• _SHORT EXERCISE_
Substitute "binomial name" for every occurrence of "scientific name" in the records below, and reproduce all other text unchanged.

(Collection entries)
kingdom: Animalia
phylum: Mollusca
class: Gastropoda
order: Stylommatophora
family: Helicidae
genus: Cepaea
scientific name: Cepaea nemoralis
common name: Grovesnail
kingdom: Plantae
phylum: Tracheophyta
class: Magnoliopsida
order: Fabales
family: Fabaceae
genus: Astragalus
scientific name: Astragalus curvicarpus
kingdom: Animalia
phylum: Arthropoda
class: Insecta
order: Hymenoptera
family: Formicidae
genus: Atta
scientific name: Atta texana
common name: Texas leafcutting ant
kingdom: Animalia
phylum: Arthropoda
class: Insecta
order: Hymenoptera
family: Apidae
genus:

• _SOLUTION BELOW_
kingdom: Animalia
phylum: Mollusca
class: Gastropoda
order: Stylommatophora
family: Helicidae
genus: Cepaea
binomial name: Cepaea nemoralis
common name: Grovesnail
kingdom: Plantae
phylum: Tracheophyta
class: Magnoliopsida
order: Fabales
family: Fabaceae
genus: Astragalus
binomial name: Astragalus curvicarpus
kingdom: Animalia
phylum: Arthropoda
class: Insecta
order: Hymenoptera
family: Formicidae
genus: Atta
binomial name: Atta texana
common name: Texas leafcutting ant
kingdom: Animalia
phylum: Arthropoda
class: Insecta
order: Hymenoptera
family: Apidae
genus:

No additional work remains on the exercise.